Hayalet Galaksiler ve Evrenin Kenarı

Hayalet galaksiler ve evrenin kenarı, 46 milyar ışık yılı mesafesindeki galaksilere sinyal gönderemez ve onlara ulaşılamaz, o galaksilerin ışığı dünyaya ulaşamaz. Bu zamana kadar görülen en uzak galaksilere şimdiki teknolojilerle ulaşılamaz.

GN-z11 galaksisi 32 milyar ışık yılı uzakta olduğundan dolayı bebeklik ve çocuklu halini yani doğumunu ve genç halini görebiliriz. Ancak olgunluk ve yaşlılık dönemlerini keşfedene kadar insanlığın soyu tükenebilir. Uzaktaki galaksilere asla ulaşılamaz. GN-z11 aradan geçen sürede bizden daha fazla uzaklaşacaktır.

Evrenin Kenarı ve Hiper Küre

Samanyolunda bulunan yerel galaksi gurubunda yaklaşık olarak 30 galaksi bulunmaktadır. Yerel grubun çapı yaklaşık 10 milyar ışık yılı uzaklıktadır. Bu da 30 milyon ışık yılı çapında bulunan kürede 90 ile 100 galaksi oluğu anlamına gelir. Bu galaksilerin milyarlarca yıl içerisinde birbiriyle bağlantılı kalacak ve çarpışarak süper dev galaksiye dönüşecektir.

Uzay-zaman evreni oluşturur ve uzay zaman da üç boyutlu uzay ve bir zaman boyutu ile beraber dört boyutlu görülmektedir. Dolayısıyla mega evren küresi varsa evrenin dört boyutlu küreyi hayal bile edemeyiz. Mega evren varsa, büyük patlama oluşumunu ve bizim evrenimizin de onun bir parçası haline geldiği tahmin ediliyor.

Evrenin bitişi henüz keşfedilmese de bu konu ile ilgili birçok teorilerin çıkmasını sağlamıştır. Evrenin belli bir zaman sonrasında genişlemeyi durduracağı hatta genişlemek yerine küçülmeye doğru yöne değiştireceğine dair fikirler oluşmuştur.
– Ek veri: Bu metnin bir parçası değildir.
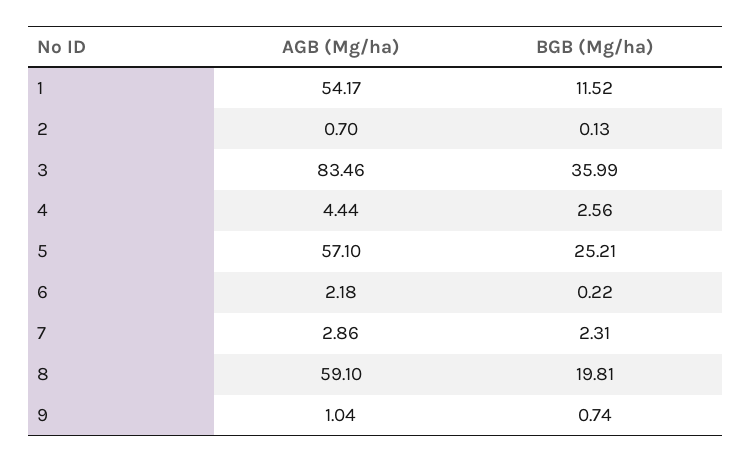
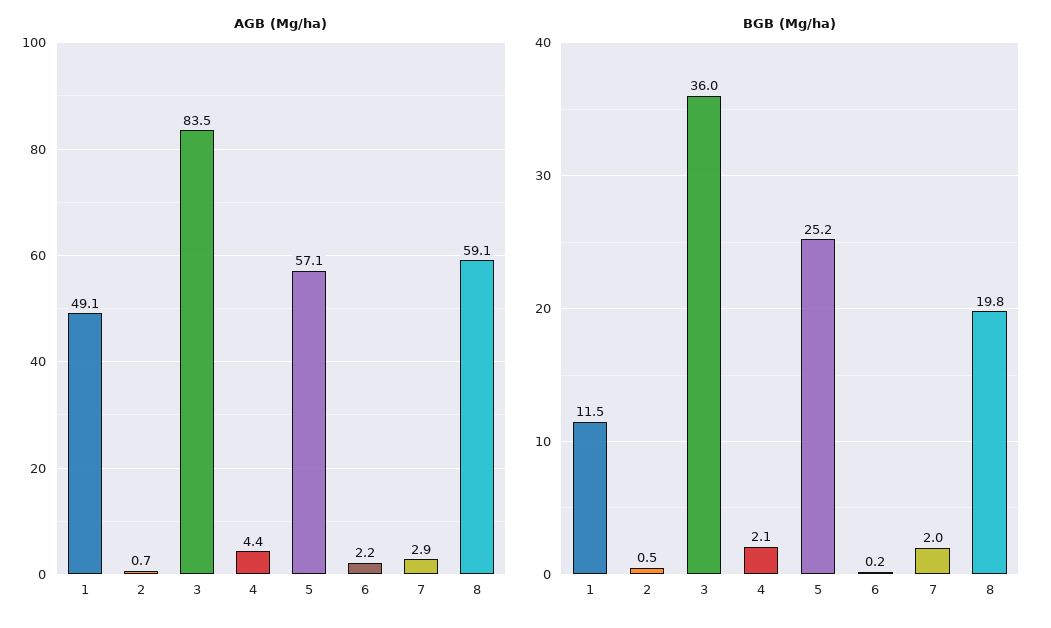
AGB (Mg/ha), 1: 54.17 -> 49.1
BGB (Mg/ha), 2: 0.13 -> 0.5
BGB (Mg/ha), 4: 2.56 -> 2.1
BGB (Mg/ha), 7: 2.31 -> 2
AGB (Mg/ha), 9: 1.04 -> none
BGB (Mg/ha), 9: 0.74 -> none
Evrenin Sonuna Dair Teoriler

Evrenin sonu hakkında bilim insanlarının teorisine göre 6 milyar yıl sonrasında dünyanın yok olacağını öne sürmüştür. Güneş sönerken kızıl bir deve dönüşüp tamamen yok olacağına dair tahminler vardır. Dünya, güneş sistemindeki gezegenlerden sadece bir tanesidir. Güneş galaksideki milyarlarca yıldızdan biri ve evrenin sadece görülebilen kısmında yüz milyarlarca galaksi içerisindedir.

Evrenin sonu ile ilgili teorilerden birisi de Büyük Donmadır. Termodinamiğe göre evrenin sonu ile ilgili ipucu sahibi olabiliriz. Isı devinim biliminin verilerine dayanır. Evrenin ısıya dayalı olarak ölümünden ateşte yanıp kavrulma olarak kabul edilmez. Tersine ısı farkının ölümü olarak düşünülür.
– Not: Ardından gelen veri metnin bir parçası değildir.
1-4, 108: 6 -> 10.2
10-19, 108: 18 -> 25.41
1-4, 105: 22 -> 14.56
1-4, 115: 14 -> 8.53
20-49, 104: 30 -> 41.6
Isı ölümü, yanıp kül olmaktan daha kötü bir sonuçtur çünkü hayattaki her şey ısı farklılığı önemli bir durumdur. Evrenin ısısından dolayı ölümü baş gösterdiğinde her yönde aynı ısıda olacaktır. Her yıldız ölecek, bütün maddeler çürüyecek ve geriye parçacıklardan kalan radyasyondan oluşan seyrek bir karmaşa kalıntısı kalacaktır.
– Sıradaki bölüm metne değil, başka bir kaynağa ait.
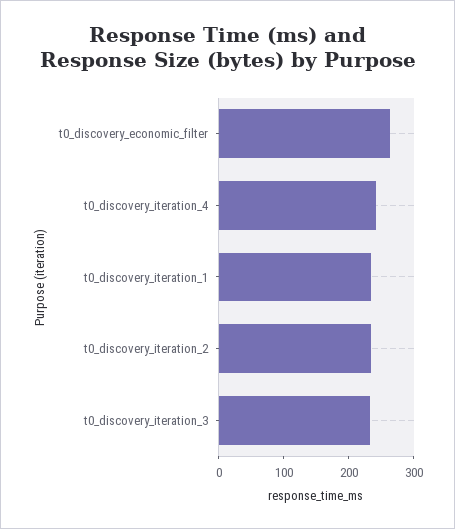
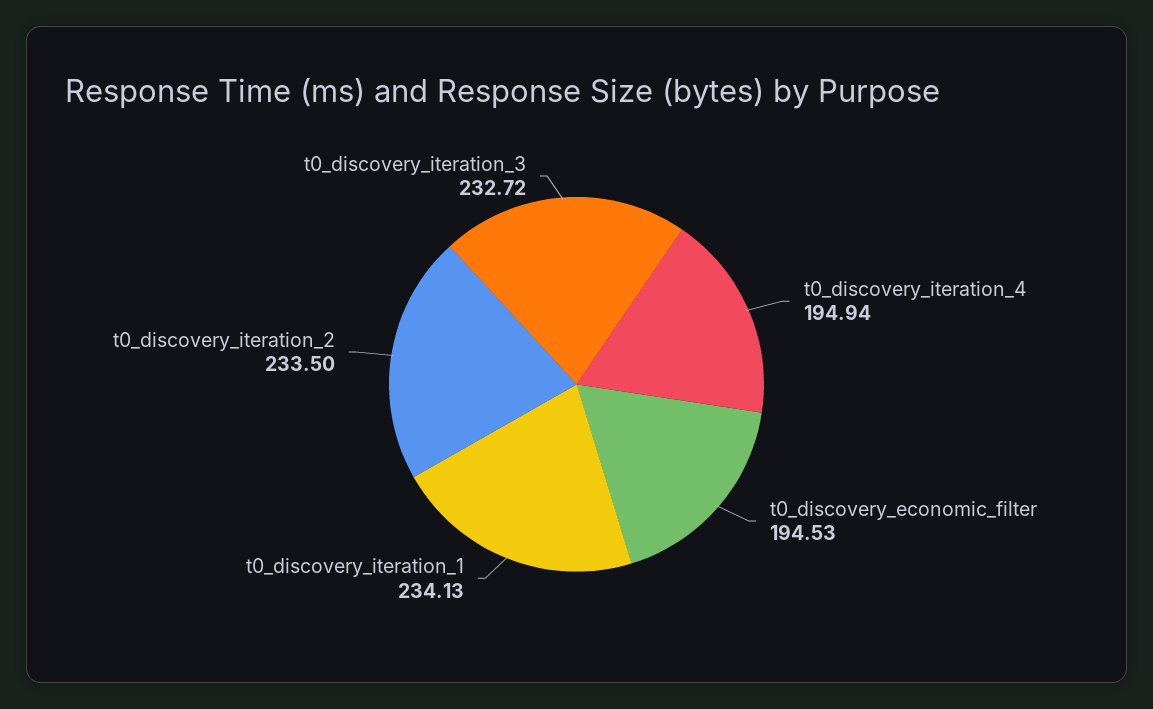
t0_discovery_economic_filter: 260 -> 194.53
t0_discovery_iteration_4: 240 -> 194.94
Büyük donma teorisinde evrenin her yeri soğumuş, boş ve ölü hale gelecektir. Evrenin dışında görünmeyen ve gözlem yapılamadığı için evrenin genişlemesinin durduktan sonra neler olabileceği ile ilgili teoriler de mevcuttur. Büyük donma, büyük çöküş, büyük değişim ve büyük parçalanma teorileri en çok gündemde tutulan teoriler arasında yer alır.